Every line from the one containing "M711 702 749" to the one containing "M182 751 220" in the records below, both included, must be set down exactly, and no other line.

Collected data entries:

****************************************

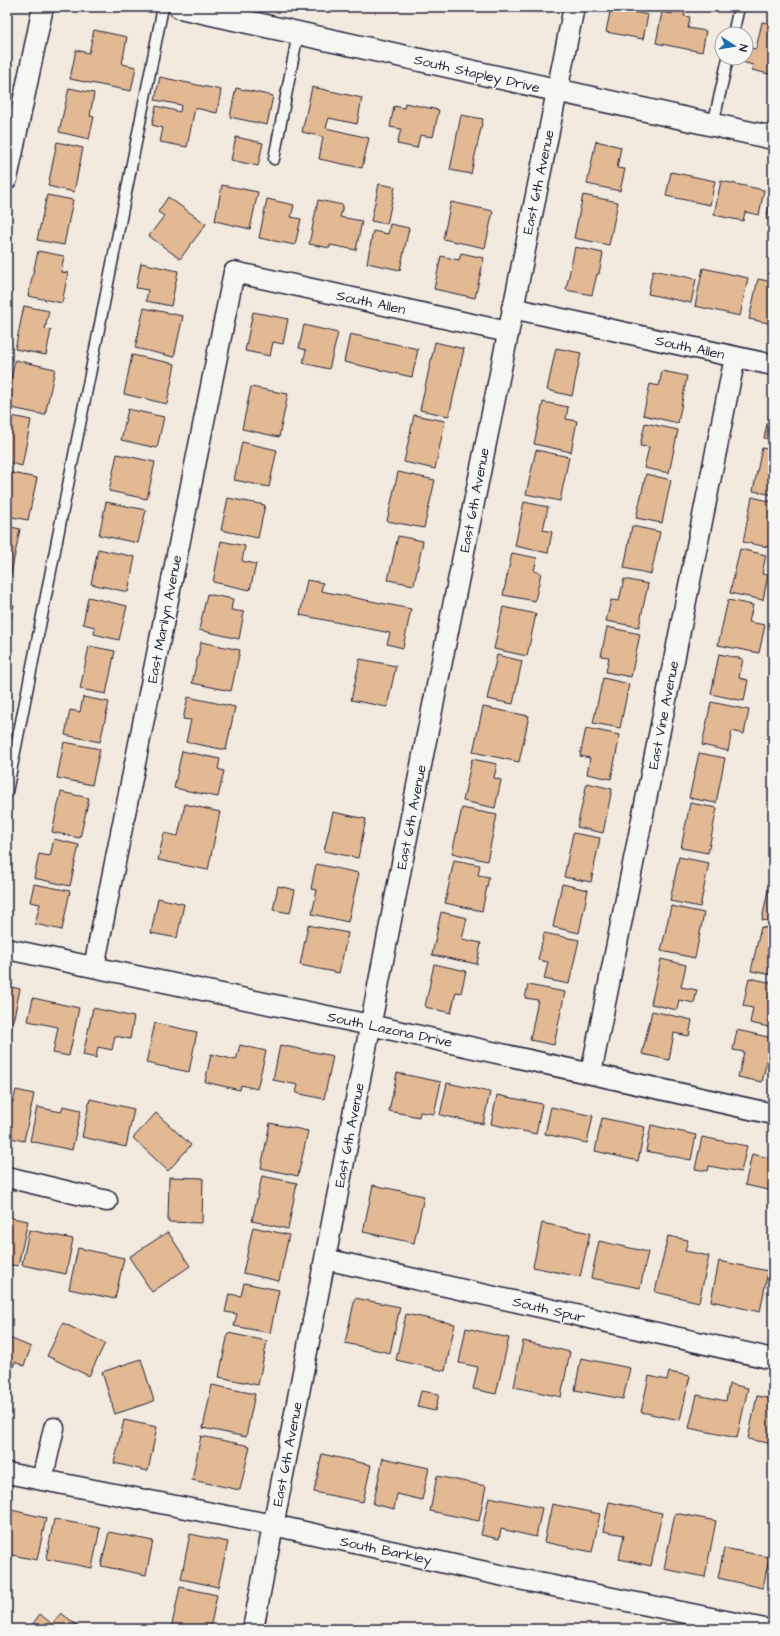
<svg xmlns="http://www.w3.org/2000/svg" width="780" height="1636" font-family="'Architects Daughter',sans-serif">
  <rect width="100%" height="100%" fill="#f2eadf"/>
  <filter id="ink" filterUnits="userSpaceOnUse"><feTurbulence type="fractalNoise" baseFrequency=".025" numOctaves="2"/><feDisplacementMap in="SourceGraphic" scale="8" xChannelSelector="R" yChannelSelector="G"/><feConvolveMatrix kernelMatrix="1 2 1 2 8 2 1 2 1" color-interpolation-filters="sRGB"/></filter>
  <g filter="url(#ink)">
    <!-- building -->
    <path fill="#e2b993" stroke="#22223b" d="M512 7H537V12Z
      M611 7 648 15 643 39 606 32Z
      M673 7H685L684 16 690 17 688 28 706 31 702 52 656 43 662 12 672 14Z
      M762 22 773 24V75L752 70 753 65 742 62 743 58H746V47L756 49Z
      M94 30 127 37 122 64 136 67 131 91 70 79 76 50 89 53Z
      M160 77 221 90 217 113 195 108 187 147 160 142 163 128 152 125 156 106 180 112 181 105 155 100Z
      M312 87 362 98 357 124 329 118 326 128 369 138 362 168 319 159 323 137 302 132Z
      M69 88 94 93 90 116 94 117 89 139 59 132Z
      M236 88 273 96 267 125 230 117Z
      M405 103 439 110 433 137 420 135 417 148 397 144 401 129 390 127 394 106 404 108Z
      M461 115 483 119 471 174 450 170Z
      M236 137 263 143 258 166 231 160Z
      M596 141 621 147 617 168 625 169 620 191 587 184Z
      M57 142 83 148 74 192 48 186Z
      M671 172 715 181 710 205 666 196Z
      M721 181 764 190 759 215 745 212 743 221 714 215Z
      M379 184 395 187 387 224 371 221Z
      M222 185 258 192 250 229 215 221Z
      M772 193H773V221L766 219Z
      M47 195 73 200 64 245 37 240Z
      M583 195 618 202 609 245 574 238Z
      M168 197 206 224 180 259 149 236 164 216 158 212Z
      M267 199 294 205 291 217 301 219 295 245 259 238Z
      M318 200 343 205 340 217 362 221 356 250 330 245V248L309 244Z
      M451 202 493 211 485 248 443 239Z
      M390 224 409 228 400 270 367 263 373 231 388 234Z
      M575 247 603 253 599 274H597L592 295 566 290Z
      M38 251 64 256 61 272 68 273 62 303 28 296Z
      M461 253 484 258 475 298 434 289 441 256 459 260Z
      M141 263 178 271 171 306 146 301 148 290 136 288Z
      M703 268 748 278 740 316 695 306Z
      M653 270 696 279 691 303 648 294Z
      M758 279 773 282V324L749 319Z
      M24 306 49 311 45 329 51 330 46 355 15 349Z
      M144 308 183 316 174 357 135 348Z
      M253 312 288 319 283 344 273 342 270 356 245 351Z
      M304 325 338 333 329 369 303 363 306 350 299 348Z
      M350 334 418 349 412 377 344 362Z
      M435 342 464 349 449 416 420 410Z
      M556 348 581 353 572 396 547 390Z
      M132 355 175 364 167 404 124 394Z
      M15 360 55 369 45 415 7 407V396Z
      M662 371 687 376 678 423 643 415 650 384 659 386Z
      M251 387 288 394 279 437 242 429Z
      M773 396V440L764 438Z
      M543 402 568 407 566 419 577 421 571 452 534 444Z
      M128 409 164 417 157 448 121 440Z
      M7 415 31 420 22 466 7 462Z
      M414 415 445 421 435 469 404 462Z
      M645 423 678 430 669 473 644 468 649 447 640 446Z
      M242 442 277 450 269 487 234 480Z
      M762 448 773 450V495L753 491Z
      M536 450 569 457 560 501 526 494Z
      M117 454 155 462 147 499 109 491Z
      M7 472 37 478 28 520 7 516Z
      M398 472 435 480 424 528 387 521Z
      M646 474 671 480 662 523 636 518Z
      M752 497 773 502V524L768 547 743 542Z
      M228 498 265 505 258 538 221 530Z
      M106 502 146 510 138 543 99 535Z
      M524 502 548 507 543 530 552 532 548 553 515 546Z
      M7 526 20 529 11 574 7 573Z
      M632 526 660 532 651 574 624 568Z
      M398 536 423 541 414 585 388 580Z
      M221 541 245 546 242 561 256 564 250 590 213 582Z
      M98 549 135 557 128 592 91 584Z
      M740 549 766 555 762 574 768 575 763 600 730 593Z
      M512 553 537 558 534 571 541 573 535 601 503 595Z
      M624 579 648 584 639 627 606 621 611 600 619 601Z
      M307 580 323 583 321 591 411 609 403 648 387 644 390 633 300 615Z
      M207 594 233 599 231 610 244 612 239 639 199 630Z
      M88 597 127 606 119 640 94 634 95 627 83 624Z
      M728 600 753 605 749 622 765 625 759 653 718 645Z
      M7 604 14 605 8 632H7Z
      M503 607 536 614 527 656 494 649Z
      M607 627 640 634 631 677 606 672 609 657 601 656Z
      M201 642 240 650 231 691 192 683Z
      M89 646 115 651 106 694 80 689Z
      M719 654 743 659 739 678 748 680 744 701 711 694Z
      M497 655 522 661 513 704 487 699Z
      M360 659 396 666 387 707 351 700Z
      M603 678 629 684 620 728 593 723Z
      M83 697 109 702 100 742 65 735 70 710 80 712Z
      M188 697 235 707 226 750 186 742 191 720 183 719Z
      M711 702 749 710 744 734 732 731 728 751 702 745Z
      M483 707 529 716 519 762 473 752Z
      M586 728 620 735 611 779 587 774 590 758 580 756Z
      M64 742 100 749 92 785 57 778Z
      M182 751 220 759 218 769 224 771 218 797 174 788Z
      M699 753 725 758 716 803 689 798Z
      M472 759 497 764 494 778 501 780 495 808 463 801Z
      M587 783 612 789 603 833 577 827Z
      M61 792 89 798 80 838 52 832Z
      M690 803 717 808 708 853 681 848Z
      M185 804 220 812 208 870 158 860 164 833 178 836Z
      M462 808 497 815 487 861 452 853Z
      M333 812 366 819 358 858 324 851Z
      M573 833 600 838 591 882 564 877Z
      M54 839 79 845 70 886 34 878 39 854 50 856Z
      M679 857 709 863 700 907 670 901Z
      M454 860 480 865 478 875 489 877 482 911 445 903Z
      M316 864 359 873 348 922 312 914 317 890 311 889Z
      M34 884 70 891 62 930 35 924 40 904 30 902Z
      M562 884 588 890 579 933 553 927Z
      M769 885 773 886V922L762 920Z
      M278 886 295 890 290 913 273 910Z
      M158 898 184 904 177 938 151 933Z
      M671 906 704 913 695 958 661 951Z
      M441 912 467 918 462 939 481 943 477 964 432 955Z
      M308 925 348 933 339 973 300 965Z
      M761 927 773 929V975L751 971Z
      M544 933 579 940 569 984 544 979 548 962 538 960Z
      M661 959 686 965 681 987 697 990 694 1003 679 1000 677 1010 651 1004Z
      M434 964 466 971 461 993 456 992 451 1013 425 1007Z
      M749 978 773 983V1028L750 1023 753 1008 743 1006Z
      M528 985 565 992 554 1045 530 1040 538 1000 525 998Z
      M7 986 20 989 11 1031H7Z
      M33 998 79 1008 69 1056 53 1053 58 1027 28 1021Z
      M93 1008 134 1017 130 1039 115 1036 112 1050 98 1047 96 1058 83 1055Z
      M652 1011 692 1020 689 1036 674 1033 669 1060 642 1054Z
      M155 1023 197 1032 189 1072 146 1063Z
      M737 1030 772 1038 762 1082 738 1077 744 1052 733 1050Z
      M240 1045 266 1051 257 1089 241 1085 240 1090 205 1082 211 1054 236 1060Z
      M280 1045 333 1056 324 1099 296 1093 298 1085 273 1080Z
      M397 1073 441 1082 434 1114 420 1112 419 1117 389 1111Z
      M447 1083 490 1092 483 1124 440 1115Z
      M16 1090 34 1094 24 1141 7 1137V1100L13 1102Z
      M497 1095 542 1104 536 1134 491 1124Z
      M90 1099 134 1109 126 1147 82 1137Z
      M63 1106 81 1110 72 1150 30 1141 37 1107 61 1112Z
      M551 1107 593 1116 587 1143 545 1134Z
      M156 1113 191 1145 168 1171 133 1138Z
      M602 1118 645 1127 638 1161 595 1151Z
      M270 1123 308 1131 298 1176 261 1168Z
      M651 1125 696 1135 691 1160 646 1151Z
      M702 1137 747 1146 741 1172 709 1166 708 1171 695 1169Z
      M752 1154 773 1159V1191L745 1185Z
      M262 1176 297 1183 288 1229 252 1221Z
      M169 1177 203 1178 202 1223 168 1222Z
      M373 1185 424 1196 414 1243 363 1232Z
      M7 1217 28 1221 18 1266 7 1264Z
      M542 1223 590 1233 580 1277 533 1267Z
      M253 1227 289 1235 279 1281 243 1273Z
      M29 1230 73 1239 66 1274 22 1265Z
      M168 1232 190 1266 152 1292 129 1257Z
      M668 1236 688 1240 685 1251 709 1256 699 1302 655 1292Z
      M599 1241 648 1252 640 1288 591 1278Z
      M78 1248 124 1258 115 1299 69 1289Z
      M719 1261 768 1271 760 1312 711 1301Z
      M244 1283 279 1290 270 1333 234 1326 237 1314 225 1312 229 1294 241 1296Z
      M355 1298 400 1307 390 1353 345 1343Z
      M406 1314 455 1324 445 1371 396 1360Z
      M63 1323 105 1343 89 1376 47 1356Z
      M466 1328 509 1338 496 1394 473 1389 478 1367 459 1363Z
      M228 1333 267 1341 258 1385 219 1377Z
      M7 1337 31 1347 24 1366 15 1362 7 1381Z
      M523 1341 570 1352 561 1397 514 1387Z
      M581 1358 630 1368 623 1399 575 1390Z
      M141 1359 154 1401 115 1414 102 1372Z
      M669 1372 690 1376 680 1420 641 1412 649 1376 667 1380Z
      M729 1384 748 1388 737 1438 689 1428 697 1395 726 1401Z
      M212 1385 255 1394 246 1437 203 1428Z
      M421 1391 439 1394 435 1411 417 1407Z
      M757 1396 773 1399V1444L748 1439Z
      M124 1420 157 1427 148 1471 114 1463Z
      M201 1436 250 1446 240 1490 192 1480Z
      M322 1454 371 1465 363 1502 314 1492Z
      M383 1458 429 1468 422 1500 397 1494 394 1509 373 1504Z
      M437 1476 486 1486 479 1521 430 1511Z
      M489 1497 542 1508 536 1537 501 1529 499 1539 481 1535Z
      M609 1502 662 1513 651 1566 619 1559 624 1535 603 1531Z
      M552 1504 600 1514 592 1552 544 1542Z
      M7 1509 46 1518 37 1560 7 1554Z
      M675 1513 716 1521 705 1577 664 1569Z
      M54 1519 100 1528 92 1568 46 1559Z
      M109 1532 153 1541 146 1575 101 1566Z
      M190 1534 228 1542 218 1587 181 1579Z
      M724 1548 769 1557 763 1588 718 1578Z
      M180 1587 217 1595 210 1629H171Z
      M61 1613 82 1629H29L40 1614 52 1624Z"/>
    <g fill="none" stroke-linecap="round" stroke-linejoin="round">
      <!-- service casing -->
      <g stroke="#22223b" stroke-width="13">
        <path id="service" d="M733 34 739 7
          M713 125 728 58
          M274 159 298 33
          M7 792 163 7"/>
      </g>
      <!-- minor casing -->
      <g stroke="#22223b" stroke-width="23">
        <path id="minor" d="M7 179 43 7
          M512 308 773 365
          M7 949 370 1025 773 1114
          M94 967 234 272 508 332
          M591 1073 735 357
          M7 1177 107 1201
          M325 1259 773 1359
          M7 1473 273 1525 504 1576 765 1629
          M42 1480 54 1428
          M253 1629 424 750 574 7"/>
      </g>
      <!-- secondary casing -->
      <g stroke="#22223b" stroke-width="25">
        <path id="secondary" d="M180 7 773 138"/>
      </g>
      <!-- service -->
      <use href="#service" stroke="#f6f6f2" stroke-width="10"/>
      <!-- minor -->
      <use href="#minor" stroke="#f6f6f2" stroke-width="20"/>
      <!-- secondary -->
      <use href="#secondary" stroke="#f6f6f2" stroke-width="22"/>
    </g>
  </g>
  <g text-anchor="middle" stroke-width="3" stroke-linejoin="round" paint-order="stroke">
    <!-- street labels -->
    <g font-size="14" fill="#22223b" stroke="#f6f6f2">
      <text transform="translate(477 73) rotate(13)" y="5">South Stapley Drive</text>
      <text transform="translate(538 182) rotate(-78)" y="5">East 6th Avenue</text>
      <text transform="translate(371 302) rotate(12)" y="5">South Allen</text>
      <text transform="translate(690 347) rotate(12)" y="5">South Allen</text>
      <text transform="translate(474 500) rotate(-79)" y="5">East 6th Avenue</text>
      <text transform="translate(164 619) rotate(-79)" y="5">East Marilyn Avenue</text>
      <text transform="translate(663 715) rotate(-79)" y="5">East Vine Avenue</text>
      <text transform="translate(411 817) rotate(-79)" y="5">East 6th Avenue</text>
      <text transform="translate(390 1029) rotate(12)" y="5">South Lazona Drive</text>
      <text transform="translate(349 1135) rotate(-79)" y="5">East 6th Avenue</text>
      <text transform="translate(549 1309) rotate(13)" y="5">South Spur</text>
      <text transform="translate(287 1454) rotate(-79)" y="5">East 6th Avenue</text>
      <text transform="translate(386 1550) rotate(12)" y="5">South Barkley</text>
    </g>
  </g>
  <!-- margin -->
  <rect width="780" height="1636" fill="none" stroke="#f6f6f2" stroke-width="24"/>
  <rect x="12" y="12" width="756" height="1612" fill="none" stroke="#22223b" stroke-width="1.5" filter="url(#ink)"/>
  <!-- north arrow -->
  <g transform="translate(734 46) rotate(102)"><circle r="19" fill="#f6f6f2" stroke="#a1a1a9"/>
  <path d="M0-3L7 15L0 10L-7 15Z" fill="#1f6fb2"/>
  <text y="-6" font-size="11" font-weight="bold" text-anchor="middle" fill="#22223b">N</text>
  </g>
</svg>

****************************************

▸ **RESPONSE BOX**
      M711 702 749 710 744 734 732 731 728 751 702 745Z
      M483 707 529 716 519 762 473 752Z
      M586 728 620 735 611 779 587 774 590 758 580 756Z
      M64 742 100 749 92 785 57 778Z
      M182 751 220 759 218 769 224 771 218 797 174 788Z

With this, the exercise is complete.